So, it’s
been awhile. That was predictable. It was a busy month – my sister in law got
married in BC so that involved a cross-country trip with a small baby and all
the related preparation and recovery afterwards.
But
truthfully, it was more than that. Lately I haven’t really wanted to reflect on
things, or write about things. I've been pretty down, so reflecting on things
ain’t my jam at the moment. I’ve tried getting more sleep, going to a mom’s
support group, and some other self-care techniques recommended when you’re
trying to raise a tiny human and your brain is ready to ooze out through your
ears.
It's helped a bit, but realistically, I know it's going to take me quite some time to get back to my old self - that's what happens with post-natal depression. There's no quick fix. But you can find moments of motivation. I'm still bummed. But I’ve
been slightly kicked back into gear by a book, of all things.
Specifically,
Medium Raw by Anthony Bourdain.
For those of
you who don’t know, Anthony Bourdain is the bad boy of the North American
culinary scene. He spent years working in restaurant kitchens, is a recovering
drug addict, and has traveled all over the world in search of amazing meals. His
current TV program, Parts Unknown, involves him trekking all over the world and
exploring the local culture through food, history, and sometimes politics. It’s
super interesting and totally devoid of bullshit, and usually involves him getting a little tipsy.
He has an
entire chapter dedicated to paragraph-long descriptions of phenomenal meals
from through his life. From tacos on the streets of Panama to yakatori eaten at
a Japanese sake lounge to pasta in the foothills of Italy, I was drooling by
the end of it. Complete and utter food porn.
Time to
start cooking like I mean it again.

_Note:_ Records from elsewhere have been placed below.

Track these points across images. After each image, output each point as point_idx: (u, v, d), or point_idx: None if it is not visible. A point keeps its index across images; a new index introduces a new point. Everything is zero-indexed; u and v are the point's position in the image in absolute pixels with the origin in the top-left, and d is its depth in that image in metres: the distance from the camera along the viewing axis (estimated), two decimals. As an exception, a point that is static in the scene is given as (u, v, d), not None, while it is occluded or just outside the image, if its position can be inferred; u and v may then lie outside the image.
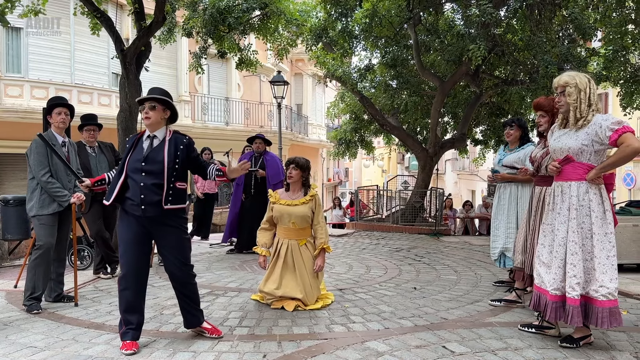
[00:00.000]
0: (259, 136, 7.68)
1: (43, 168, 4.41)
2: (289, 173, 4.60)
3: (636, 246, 6.05)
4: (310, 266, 4.59)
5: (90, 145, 5.63)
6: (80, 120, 5.56)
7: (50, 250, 4.45)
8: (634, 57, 10.27)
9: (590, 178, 3.40)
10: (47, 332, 3.84)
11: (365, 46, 12.27)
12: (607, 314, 3.28)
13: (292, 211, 4.53)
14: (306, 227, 4.65)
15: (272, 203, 4.66)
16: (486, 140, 15.10)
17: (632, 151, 3.24)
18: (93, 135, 5.62)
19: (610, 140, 3.29)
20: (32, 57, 12.96)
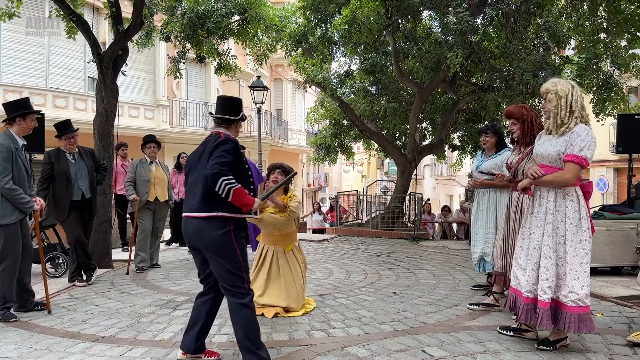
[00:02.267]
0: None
1: (6, 175, 4.20)
2: (275, 178, 4.56)
3: (610, 250, 6.19)
4: (297, 272, 4.57)
5: (70, 152, 5.50)
6: (56, 129, 5.40)
7: (18, 259, 4.32)
8: (605, 65, 10.54)
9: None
10: (20, 341, 3.74)
11: (344, 52, 12.33)
12: (576, 319, 3.34)
13: (276, 221, 4.51)
14: (292, 232, 4.64)
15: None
16: (463, 146, 15.28)
17: (564, 180, 3.37)
18: (74, 142, 5.49)
19: (564, 155, 3.37)
20: (5, 61, 12.67)
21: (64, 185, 5.35)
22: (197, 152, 3.31)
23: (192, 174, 3.27)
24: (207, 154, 3.15)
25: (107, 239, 6.92)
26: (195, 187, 3.18)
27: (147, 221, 6.60)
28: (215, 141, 3.17)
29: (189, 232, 3.18)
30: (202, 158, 3.19)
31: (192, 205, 3.17)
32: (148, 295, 5.19)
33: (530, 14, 9.32)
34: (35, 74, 13.13)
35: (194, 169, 3.25)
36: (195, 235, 3.14)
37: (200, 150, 3.28)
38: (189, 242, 3.26)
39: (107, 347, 3.62)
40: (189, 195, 3.26)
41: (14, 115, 4.45)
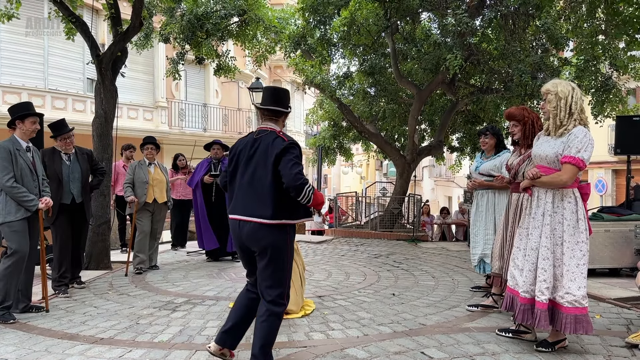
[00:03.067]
0: (217, 142, 7.66)
1: (7, 173, 4.29)
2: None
3: (608, 251, 6.20)
4: (296, 274, 4.56)
5: (66, 153, 5.32)
6: (51, 130, 5.27)
7: (24, 257, 4.33)
8: (604, 67, 10.56)
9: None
10: (18, 343, 3.74)
11: (343, 54, 12.35)
12: (572, 320, 3.34)
13: None
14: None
15: None
16: (462, 148, 15.29)
17: (561, 182, 3.39)
18: (70, 142, 5.30)
19: (561, 157, 3.38)
20: (4, 62, 12.66)
21: (54, 186, 5.11)
22: (246, 148, 3.14)
23: (244, 173, 3.11)
24: (264, 154, 3.04)
25: (106, 241, 6.91)
26: (252, 189, 3.06)
27: (146, 222, 6.60)
28: (273, 140, 3.05)
29: (244, 234, 3.07)
30: (256, 157, 3.07)
31: (252, 210, 3.04)
32: (147, 297, 5.18)
33: (528, 15, 9.34)
34: (34, 75, 13.13)
35: (247, 167, 3.10)
36: (253, 237, 3.04)
37: (252, 147, 3.12)
38: (241, 244, 3.15)
39: (106, 348, 3.61)
40: (243, 197, 3.10)
41: (12, 118, 4.53)
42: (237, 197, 3.15)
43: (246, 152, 3.14)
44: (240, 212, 3.09)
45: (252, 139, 3.16)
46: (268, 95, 3.25)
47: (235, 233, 3.16)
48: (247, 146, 3.16)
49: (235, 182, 3.18)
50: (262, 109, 3.21)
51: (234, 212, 3.14)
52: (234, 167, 3.20)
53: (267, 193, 3.01)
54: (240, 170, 3.15)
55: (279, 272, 3.06)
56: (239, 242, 3.17)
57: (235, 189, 3.17)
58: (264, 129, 3.17)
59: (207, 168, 7.42)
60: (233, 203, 3.17)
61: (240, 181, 3.14)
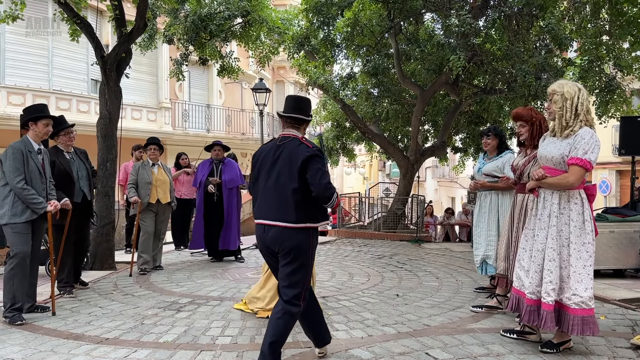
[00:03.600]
0: (217, 143, 7.69)
1: (18, 175, 4.29)
2: None
3: (613, 252, 6.18)
4: None
5: (67, 151, 5.26)
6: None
7: (26, 259, 4.34)
8: (608, 67, 10.53)
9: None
10: (24, 343, 3.75)
11: (346, 55, 12.35)
12: (579, 322, 3.34)
13: None
14: None
15: None
16: (465, 148, 15.28)
17: (568, 183, 3.38)
18: (72, 138, 5.25)
19: (568, 158, 3.37)
20: (8, 63, 12.72)
21: (65, 185, 5.07)
22: (270, 154, 3.20)
23: (267, 178, 3.17)
24: (288, 160, 3.11)
25: (110, 241, 6.94)
26: (276, 194, 3.12)
27: (150, 223, 6.62)
28: (297, 147, 3.14)
29: (269, 237, 3.13)
30: (280, 163, 3.13)
31: (276, 215, 3.10)
32: (151, 297, 5.20)
33: (532, 16, 9.32)
34: (39, 76, 13.18)
35: (271, 172, 3.16)
36: (278, 239, 3.09)
37: (275, 153, 3.18)
38: (265, 246, 3.20)
39: (111, 348, 3.63)
40: (267, 202, 3.16)
41: (25, 120, 4.55)
42: (261, 201, 3.21)
43: (269, 158, 3.20)
44: (265, 217, 3.15)
45: (275, 145, 3.23)
46: (290, 103, 3.33)
47: (259, 236, 3.22)
48: (270, 152, 3.22)
49: (258, 187, 3.24)
50: (285, 117, 3.29)
51: (258, 217, 3.20)
52: (257, 172, 3.26)
53: (290, 198, 3.07)
54: (263, 176, 3.21)
55: (299, 273, 3.11)
56: (263, 245, 3.22)
57: (260, 193, 3.23)
58: (287, 135, 3.24)
59: (209, 169, 7.45)
60: (257, 207, 3.23)
61: (264, 186, 3.20)
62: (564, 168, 3.43)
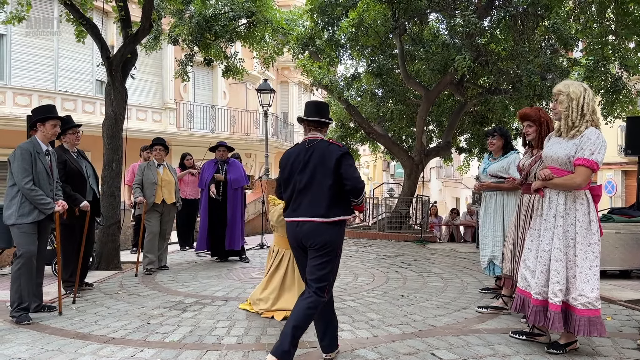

Here’s the most recent share-worthy
creation:
Spicy Sriracha
Endive Chicken Tacos (makes 8 tacos)
1 tbsp Sriracha
chili sauce
1 tbsp olive
oil
1tsp minced
garlic
2 tbsp lemon
juice
2 tbsp lime
juice
1 tbsp chili
powder
½ tsp cumin
2 shakes
liquid smoke (about 6 drops)
2 large
chicken breasts (about 1 lb)
4 green
onion stalks, chopped
1 orange
bell pepper, chopped into 1 cm cubes
3 small
Belgian endive, separated into leaves
8 whole
wheat tortillas
½ cup 2%
greek yogurt
1 tsp
cilantro
½ tsp ground
thyme
2/3 cup
shredded white cheddar (the stronger the better – I used a mix of Millbank
organic old white cheddar and Fifth Town goat cheddar)
Whisk
Sriracha sauce, olive oil, garlic, lemon and lime juice, chili powder, cumin,
and liquid smoke into a marinade. Chop the chicken breasts into small chunks
and add to marinade. Let the chicken marinate for 2 hours in the refrigerator.
Add chicken,
marinade and all, to a frying pan and cook on medium heat until chicken is
cooked through. Add orange pepper and onions, and cook until they begin to let
off moisture. Drain off the excess
moisture and marinade from the pan, return to low heat, and add the endive.
Cook until endive just begins to wilt.
Stir
together the yogurt, cilantro and thyme and set aside.
Warm
tortillas in the oven until soft.
Assemble
tacos and top with cheddar and yogurt.
Serve with a
good local beer. The Junction Brewery is a current favourite.